That seems to be more-or-less the direction college basketball is heading. Half your guys are players you've developed. Half your guys are players you brought in from the transfer portal. Why? Because half your guys left through the transfer portal. Let's talk about it.
I did three mailbag posts last week, but there were some additional questions on the Slack channel and I answered them there. Here's how I answered the question about transfers:
That's how I'm viewing most rosters moving forward. Same with football. I've seen a lot of "Bielema has kept nearly everyone in town!", but it's possible there are seven transfers out after spring ball. Nothing is really "set" until the next season starts. We've seen very few transfers so far, but there's still four months to go.
And I do really think that "is in the transfer portal" does not mean "has decided to leave". I remember writing about this in a post last year. You put your name in, you see who contacts you, you judge whether you might want to do that, you either jump at it or your pull your name out an return. Yes, you're risking the coach saying "sorry - we already filled your spot", but let's be honest: if Adam Miller called Brad Underwood in two weeks and said "I'd like to come back", he'd take him back with open arms.
^^^^^^^^
-- ACTION ITEM --
Can you transcribe the passage of the transfer portal text starting at "That seems to" and ending at "months to go."? The listing has no connection to the transfer portal text.

-- SOURCE MATERIAL --
^^^^^^^^
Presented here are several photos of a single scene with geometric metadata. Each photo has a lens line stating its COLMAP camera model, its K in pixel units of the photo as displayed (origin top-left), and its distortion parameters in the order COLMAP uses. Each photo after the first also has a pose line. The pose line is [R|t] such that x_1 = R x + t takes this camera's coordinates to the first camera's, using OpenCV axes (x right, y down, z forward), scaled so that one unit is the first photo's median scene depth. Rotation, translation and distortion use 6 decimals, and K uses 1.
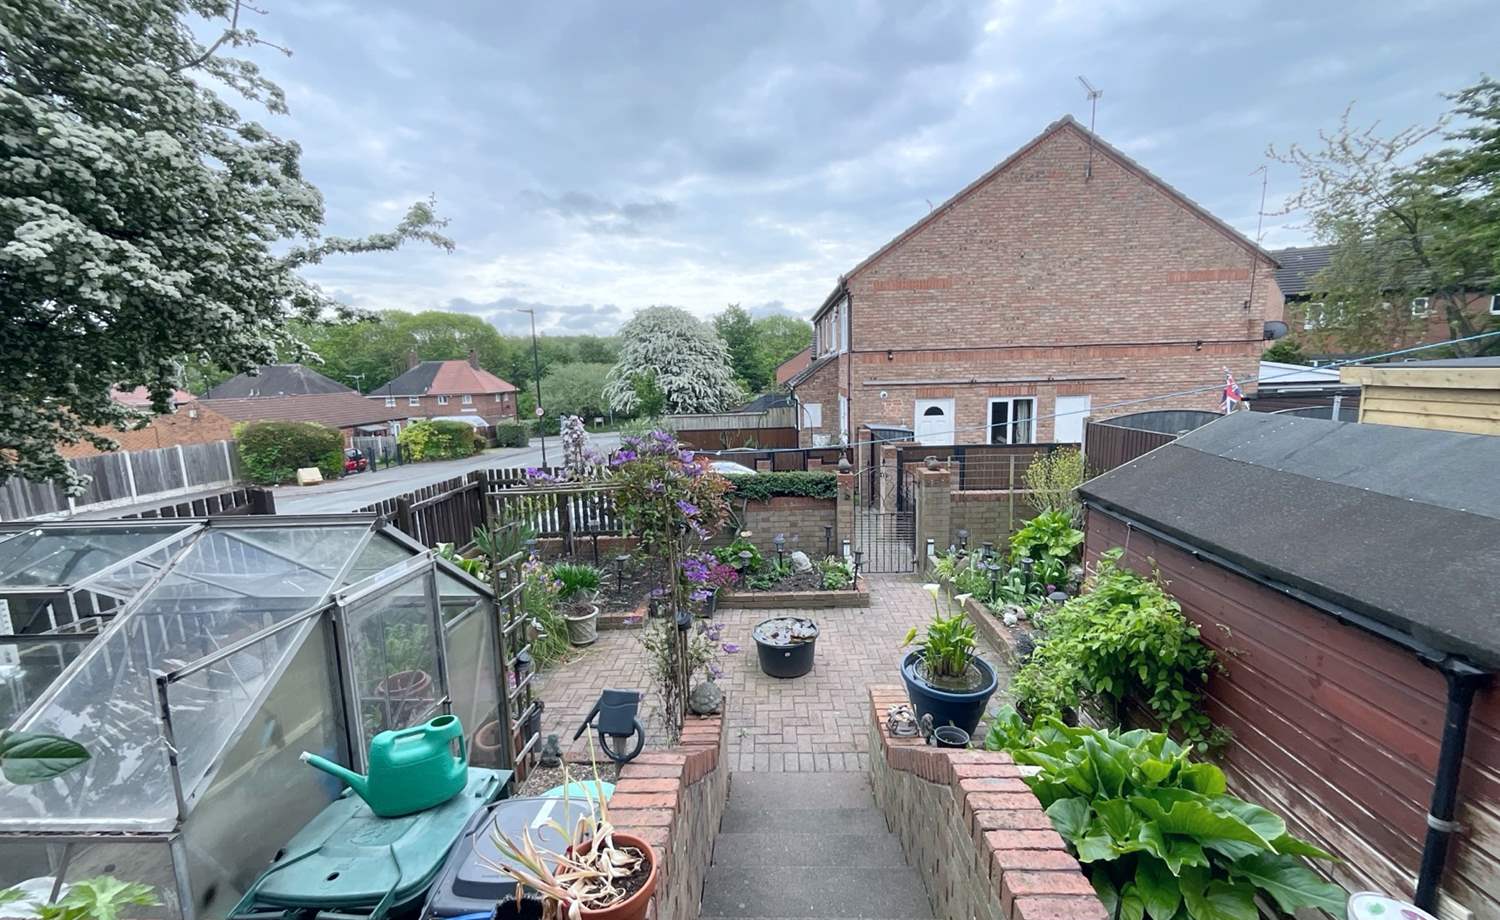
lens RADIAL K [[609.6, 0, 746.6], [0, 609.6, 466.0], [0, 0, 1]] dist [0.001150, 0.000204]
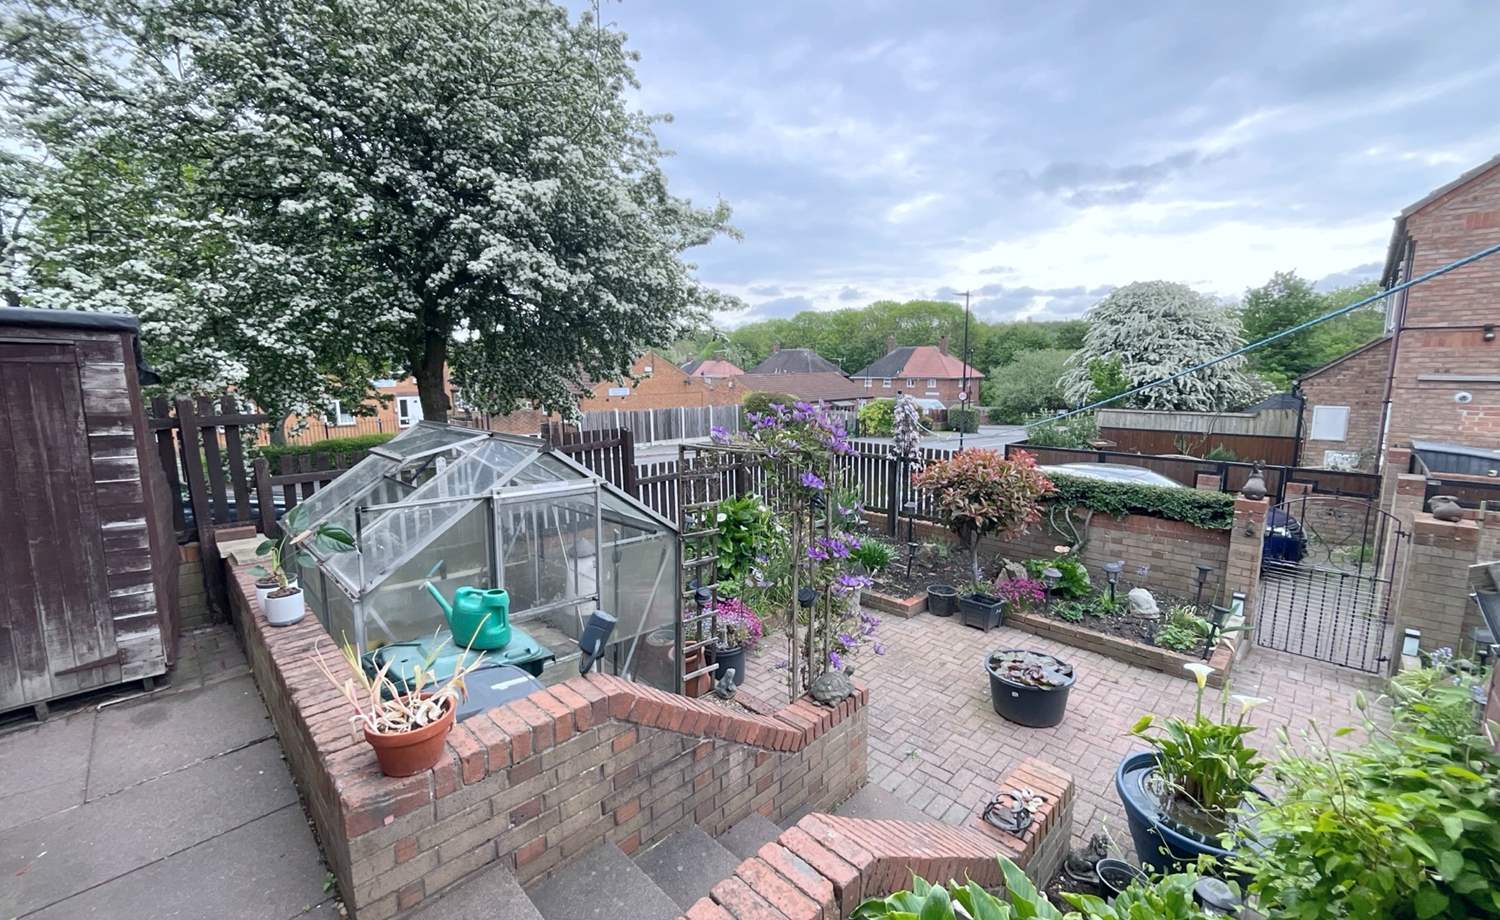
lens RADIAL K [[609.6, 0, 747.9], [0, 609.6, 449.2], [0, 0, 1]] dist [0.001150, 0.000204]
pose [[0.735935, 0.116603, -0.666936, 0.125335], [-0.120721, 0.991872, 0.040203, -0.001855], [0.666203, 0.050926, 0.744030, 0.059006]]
^^^^^^^^
-- SOLUTION TO THE PROBLEM --
That seems to be more-or-less the direction college basketball is heading. Half your guys are players you've developed. Half your guys are players you brought in from the transfer portal. Why? Because half your guys left through the transfer portal. Let's talk about it.
I did three mailbag posts last week, but there were some additional questions on the Slack channel and I answered them there. Here's how I answered the question about transfers:
That's how I'm viewing most rosters moving forward. Same with football. I've seen a lot of "Bielema has kept nearly everyone in town!", but it's possible there are seven transfers out after spring ball. Nothing is really "set" until the next season starts. We've seen very few transfers so far, but there's still four months to go.